### Source extract
Updated: April 26, 2020 9:38:52 am
Sebastian & Sons: A Brief History of Mrdangam Makers
In recent years, a number of books have been published that layout the social history of classical music traditions, tracing how social hierarchies based on caste, gender and religion have been important in determining the structures, conventions, and institutions of their performance in India. These were mostly written by historians or cultural theorists, with a few contributions by practicing musicians like Aneesh Pradhan’s Classical Music in Colonial Bombay and Chasing the Raga Dream, or TM Krishna’s A Southern Music. Krishna’s scholarly work, as well as his activism related to music in recent years, have laid bare the caste (and class) dimensions of classical music. His new book, Sebastian and Sons: A Brief History of Mrdangam Makers, marks a completely new dimension in music publishing — it combines scholarly rigor with the knowledge and experience of the seasoned music performer and the passion of the ethnographer with the technical acumen of the organologist.
Through 12 chapters running into more than 350 pages he takes the reader through the instrument’s beginnings in Thanjavur, the migration of its makers to Madras and the establishment of the crafting tradition there, the specific aspects of mrdangam-making – working with wood, the curing and preparation of hides, other materials used to create tone and timbre — and debates around the aesthetics of the instrument’s sound.

### Extracted data
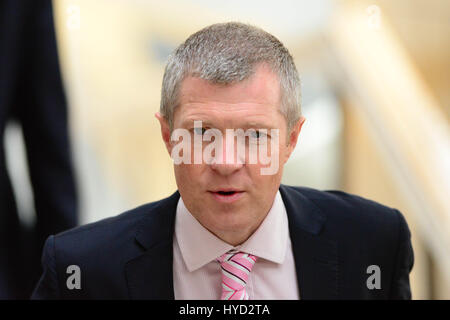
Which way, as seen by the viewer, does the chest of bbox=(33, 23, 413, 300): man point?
toward the camera

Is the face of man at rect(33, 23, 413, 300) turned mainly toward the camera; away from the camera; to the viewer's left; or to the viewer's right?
toward the camera
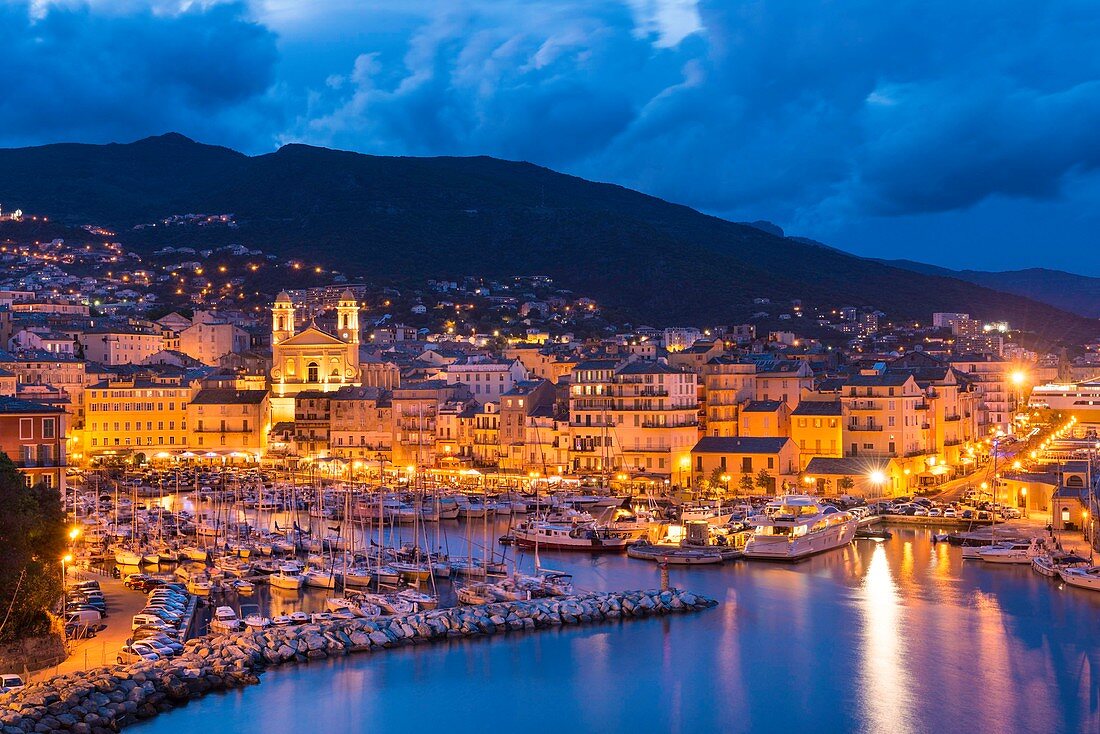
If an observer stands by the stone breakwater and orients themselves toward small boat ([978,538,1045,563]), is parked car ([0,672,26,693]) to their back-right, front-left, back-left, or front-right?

### Tasks for this exercise
[1] Reproduce the part of the book review starting with "Through 12 chapters" and going on through "the instrument’s sound.".
[2] Answer these questions from the book review, one per line:
(a) Who wrote A Southern Music?
(b) In what place does the review say the instrument had its beginnings?
(c) How many pages does the new book run to?
[3] Which books are named in the book review? List every one.

### Solutions in order
[1]
Through 12 chapters running into more than 350 pages he takes the reader through the instrument’s beginnings in Thanjavur, the migration of its makers to Madras and the establishment of the crafting tradition there, the specific aspects of mrdangam-making – working with wood, the curing and preparation of hides, other materials used to create tone and timbre — and debates around the aesthetics of the instrument’s sound.

[2]
(a) TM Krishna
(b) Thanjavur
(c) More than 350 pages

[3]
Classical Music in Colonial Bombay
Chasing the Raga Dream
A Southern Music
Sebastian and Sons: A Brief History of Mrdangam Makers